Plain's AI labeling replaced the external categorization tool Sourcegraph had been paying for, bringing three systems down to one. Because the labels were clean from the start, reporting worked too. The quarterly spreadsheets maintained by hand were replaced by labels that fed directly into Plain's reporting, giving Enrique ticket trends, workload distribution, and resolution data without exporting anything.
An integration layer without a dedicated engineering team
Enrique and his support team built their own integrations using Plain's API. One example: a Deep Search bot that queries Sourcegraph's codebase to help troubleshoot customer issues.
The bot takes the full Plain thread as input and searches Sourcegraph's codebase, log activity, and database for what might be causing the problem.
This pattern is something many Plain customers build toward, and Plain's Bring Your Own Agent feature is what makes it possible:
One integration point. Because Plain holds the entire conversation in a single thread, you only need to connect your tooling once.

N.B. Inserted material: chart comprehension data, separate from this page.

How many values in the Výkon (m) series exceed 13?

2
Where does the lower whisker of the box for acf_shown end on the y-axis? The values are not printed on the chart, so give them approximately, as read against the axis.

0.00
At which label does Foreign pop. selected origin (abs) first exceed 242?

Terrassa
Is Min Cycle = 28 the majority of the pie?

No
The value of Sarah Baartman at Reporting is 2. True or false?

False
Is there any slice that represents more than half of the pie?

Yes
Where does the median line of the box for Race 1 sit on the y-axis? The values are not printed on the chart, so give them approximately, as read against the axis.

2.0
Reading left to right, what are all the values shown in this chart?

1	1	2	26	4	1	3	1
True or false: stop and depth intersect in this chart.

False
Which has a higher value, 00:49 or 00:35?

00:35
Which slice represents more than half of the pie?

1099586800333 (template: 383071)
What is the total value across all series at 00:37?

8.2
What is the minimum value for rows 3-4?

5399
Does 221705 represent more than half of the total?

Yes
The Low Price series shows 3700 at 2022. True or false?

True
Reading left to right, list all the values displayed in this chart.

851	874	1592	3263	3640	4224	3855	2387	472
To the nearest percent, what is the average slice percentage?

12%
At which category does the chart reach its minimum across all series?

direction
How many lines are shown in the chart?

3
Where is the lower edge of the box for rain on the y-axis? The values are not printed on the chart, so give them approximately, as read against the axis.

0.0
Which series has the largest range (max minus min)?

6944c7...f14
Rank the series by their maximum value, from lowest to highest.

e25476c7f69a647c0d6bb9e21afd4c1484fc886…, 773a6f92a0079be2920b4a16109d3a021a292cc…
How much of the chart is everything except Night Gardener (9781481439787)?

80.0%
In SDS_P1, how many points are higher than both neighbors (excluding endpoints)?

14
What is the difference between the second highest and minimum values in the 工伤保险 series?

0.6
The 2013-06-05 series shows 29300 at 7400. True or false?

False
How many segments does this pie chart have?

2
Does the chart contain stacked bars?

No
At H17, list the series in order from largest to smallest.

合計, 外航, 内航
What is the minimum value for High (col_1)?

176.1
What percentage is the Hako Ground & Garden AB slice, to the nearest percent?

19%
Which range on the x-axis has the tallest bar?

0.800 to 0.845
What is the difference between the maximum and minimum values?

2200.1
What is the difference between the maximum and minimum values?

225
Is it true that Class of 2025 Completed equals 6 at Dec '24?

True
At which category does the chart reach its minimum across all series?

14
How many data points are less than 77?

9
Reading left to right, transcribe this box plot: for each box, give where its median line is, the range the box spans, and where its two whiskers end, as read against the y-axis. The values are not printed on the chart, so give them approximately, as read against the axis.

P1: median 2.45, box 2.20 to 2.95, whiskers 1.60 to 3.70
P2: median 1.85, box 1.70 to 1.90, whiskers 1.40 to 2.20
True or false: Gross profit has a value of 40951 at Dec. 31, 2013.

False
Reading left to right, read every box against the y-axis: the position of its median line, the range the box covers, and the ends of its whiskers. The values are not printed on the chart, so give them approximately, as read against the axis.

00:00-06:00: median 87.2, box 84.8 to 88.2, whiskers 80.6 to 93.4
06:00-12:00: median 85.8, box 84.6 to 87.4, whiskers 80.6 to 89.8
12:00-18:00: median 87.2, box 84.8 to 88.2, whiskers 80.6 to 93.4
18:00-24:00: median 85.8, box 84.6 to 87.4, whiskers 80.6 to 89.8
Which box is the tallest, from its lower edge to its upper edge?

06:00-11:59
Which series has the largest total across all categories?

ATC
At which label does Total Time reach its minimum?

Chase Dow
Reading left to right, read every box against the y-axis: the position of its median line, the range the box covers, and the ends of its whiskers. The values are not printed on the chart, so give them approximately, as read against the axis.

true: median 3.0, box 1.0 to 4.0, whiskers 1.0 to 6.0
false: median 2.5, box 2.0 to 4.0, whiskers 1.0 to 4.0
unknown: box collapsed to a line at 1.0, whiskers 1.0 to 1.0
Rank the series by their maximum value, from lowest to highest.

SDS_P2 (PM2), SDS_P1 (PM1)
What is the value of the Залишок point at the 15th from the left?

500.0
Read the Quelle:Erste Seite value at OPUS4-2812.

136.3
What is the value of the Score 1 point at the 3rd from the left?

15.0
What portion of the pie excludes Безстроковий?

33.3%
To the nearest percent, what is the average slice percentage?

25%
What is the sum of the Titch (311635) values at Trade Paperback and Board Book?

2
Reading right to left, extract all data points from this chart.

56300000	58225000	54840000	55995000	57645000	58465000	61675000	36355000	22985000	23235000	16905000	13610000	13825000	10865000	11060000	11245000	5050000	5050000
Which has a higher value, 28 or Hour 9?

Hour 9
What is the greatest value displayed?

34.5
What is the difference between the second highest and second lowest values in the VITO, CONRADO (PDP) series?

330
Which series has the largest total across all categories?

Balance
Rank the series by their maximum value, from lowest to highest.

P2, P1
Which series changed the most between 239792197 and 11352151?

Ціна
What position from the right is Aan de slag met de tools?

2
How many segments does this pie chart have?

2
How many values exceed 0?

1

Technical depth without engineering overhead. Agents can surface context from your own systems without pulling in an engineer for every question.
Support as a product feedback channel. Enrique has used bot results to bring threads to engineering leads and make the case for product changes.
Plain's API gives teams room to keep building without waiting on a vendor to ship what they need.
"I don't need to hook up Deep Search to Plain or to Slack. I can do it to Plain and it grabs everything I need."
Enrique Gonzalez
Head of Support Engineering at Sourcegraph
Results: Four Months In
67% improvement in Median First Response Time
Response time dropped from roughly 2 hours to 40 minutes driven by Plain's AI tooling, the switch to automatic thread creation, and not having to jump between three systems to handle a single conversation.
3 tools replaced by Plain
Zendesk, Foqal, and [NAME] were consolidated and replaced by Plain, saving thousands of dollars a year in licensing alone.
AI participation rate: 50% to 62% (targeting 75%)
Enrique reports this number to leadership weekly. AI is now involved in a growing share of threads through labeling, suggested responses, and the Deep Search bot. He's pushing toward 75% by end of quarter.
Less engineering time spent on support context
Engineers read the full thread in Plain instead of piecing together Slack and Zendesk histories. Even a 50% reduction in time spent per escalation adds up fast at an average engineering salary.
Where Sourcegraph goes from here
For Enrique, the next phase is solidifying Plain as the system of record for customer context. If the right data lives in the thread before a customer writes in, support stops being reactive by default.
He's building thread events into Plain so agents can see that a customer hit an error or requested elevated access minutes before they wrote in. Combined with the account data already surfaced in customer cards, agents arrive at a conversation knowing what happened, who the customer is, and what they're likely writing about. The conversation starts informed rather than cold.
What Enrique is building toward is where support is heading: a platform that works as infrastructure, not just a place to close tickets. Four months in, it's keeping up.